Internal investigation into harassment within Green Bay Police Department released

GREEN BAY, Wis. - The internal investigation report into claims of harassment and bullying within the Green Bay Police Department has been released through our open records request. The nearly 250 page document details instances of bullying, intimidation and harassment on the night shift directed toward a small group of people.

The internal investigation began in December 2016. It involved interviews with 29 members of the Green Bay Police Department and 18 months of reviewing internal messages.

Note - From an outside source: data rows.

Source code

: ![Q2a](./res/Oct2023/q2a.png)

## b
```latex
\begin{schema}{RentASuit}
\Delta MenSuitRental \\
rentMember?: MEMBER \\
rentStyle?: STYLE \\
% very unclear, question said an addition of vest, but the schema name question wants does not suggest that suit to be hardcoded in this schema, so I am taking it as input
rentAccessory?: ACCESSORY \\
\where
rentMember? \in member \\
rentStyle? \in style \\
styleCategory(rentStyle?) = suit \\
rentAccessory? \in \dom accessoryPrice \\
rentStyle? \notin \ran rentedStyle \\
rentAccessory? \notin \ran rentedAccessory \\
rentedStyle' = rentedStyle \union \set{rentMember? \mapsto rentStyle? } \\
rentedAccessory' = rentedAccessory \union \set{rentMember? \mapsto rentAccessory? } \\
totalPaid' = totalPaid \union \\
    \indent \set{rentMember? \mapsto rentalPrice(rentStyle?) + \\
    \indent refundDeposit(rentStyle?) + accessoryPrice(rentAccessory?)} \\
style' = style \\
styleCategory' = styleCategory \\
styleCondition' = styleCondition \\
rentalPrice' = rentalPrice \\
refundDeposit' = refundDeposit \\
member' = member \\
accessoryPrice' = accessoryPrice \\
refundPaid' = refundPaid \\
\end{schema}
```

The report said a substantial amount of the inappropriate comments were made through messages sent between officers over their mobile data terminals in their squad cars. Other comments were made verbally. A few examples from the report included a racial slur, derogatory messages about an officer's medical condition, sexually explicit statements, a picture posted of an officer that was determined to be harassing in nature, and an officer voicing concerns over how two female officers used their time both on and off the clock.

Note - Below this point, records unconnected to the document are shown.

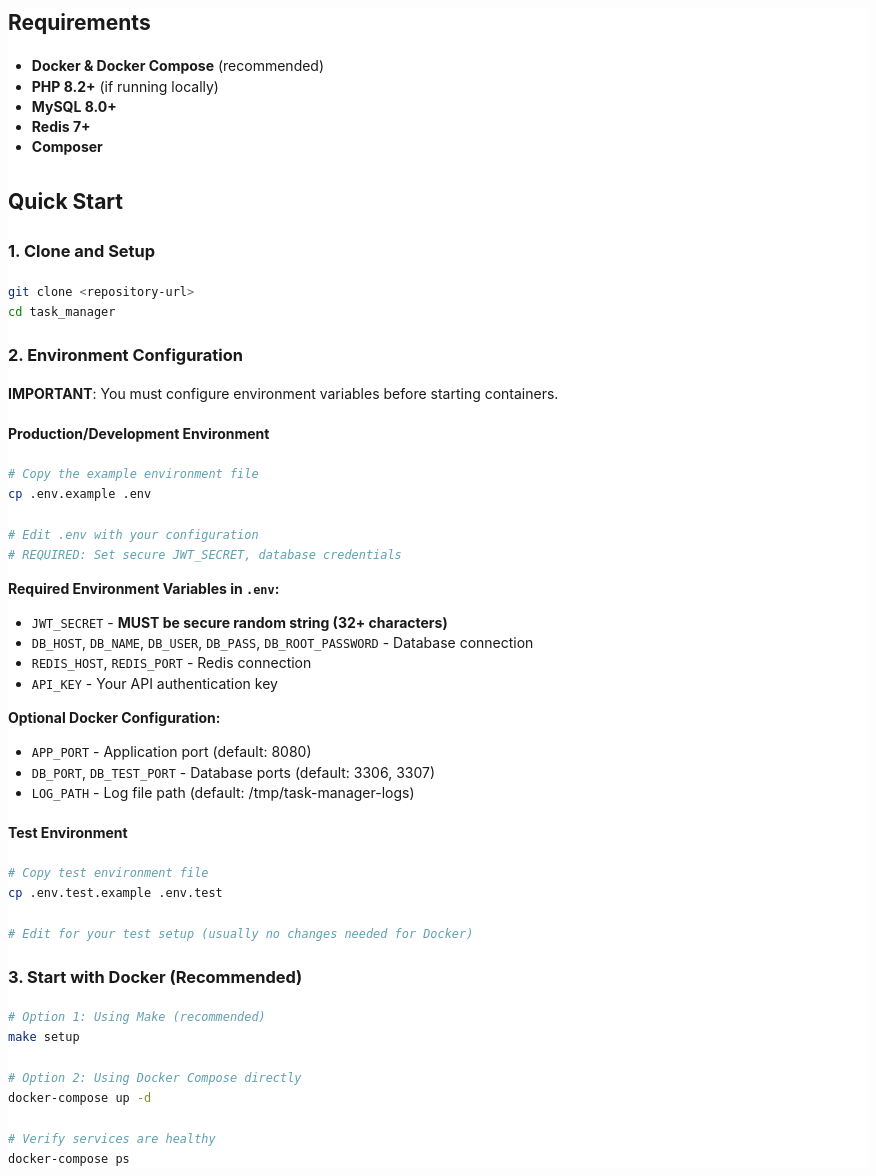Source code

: ## Requirements

- **Docker & Docker Compose** (recommended)
- **PHP 8.2+** (if running locally)
- **MySQL 8.0+**
- **Redis 7+**
- **Composer**

## Quick Start

### **1. Clone and Setup**
```bash
git clone <repository-url>
cd task_manager
```

### **2. Environment Configuration**

**IMPORTANT**: You must configure environment variables before starting containers.

#### **Production/Development Environment**
```bash
# Copy the example environment file
cp .env.example .env

# Edit .env with your configuration
# REQUIRED: Set secure JWT_SECRET, database credentials
```

**Required Environment Variables in `.env`:**
- `JWT_SECRET` - **MUST be secure random string (32+ characters)**
- `DB_HOST`, `DB_NAME`, `DB_USER`, `DB_PASS`, `DB_ROOT_PASSWORD` - Database connection
- `REDIS_HOST`, `REDIS_PORT` - Redis connection
- `API_KEY` - Your API authentication key

**Optional Docker Configuration:**
- `APP_PORT` - Application port (default: 8080)
- `DB_PORT`, `DB_TEST_PORT` - Database ports (default: 3306, 3307)
- `LOG_PATH` - Log file path (default: /tmp/task-manager-logs)

#### **Test Environment** 
```bash
# Copy test environment file
cp .env.test.example .env.test

# Edit for your test setup (usually no changes needed for Docker)
```

### **3. Start with Docker (Recommended)**
```bash
# Option 1: Using Make (recommended)
make setup

# Option 2: Using Docker Compose directly
docker-compose up -d

# Verify services are healthy
docker-compose ps
```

On Tuesday, the police chief said the comments violated policy and won't be tolerated.     

"Certainly I expect that there's banter back and forth in any organization, but when that goes beyond friendly, good natured kidding, it rises to the level of misconduct," said Chief Andrew Smith.

Also in the report, several officers were accused of either not providing truthful answers to investigators' questions or being evasive which lead to multiple interviews having to be done.

As a result of the investigation, a lieutenant and an officer resigned. A third officer in question stepped down over a separate investigation into falsifying reports. Six other officers received unpaid suspensions from one day up to 30 days, and they had to undergo retraining on harassment.

"I think it's behind us now, and I think you can rest assured that Green Bay Police Department is a solid organization where people treat people right and where people police constitutionally and people know that they're going to be held accountable for their actions here," Chief Smith said.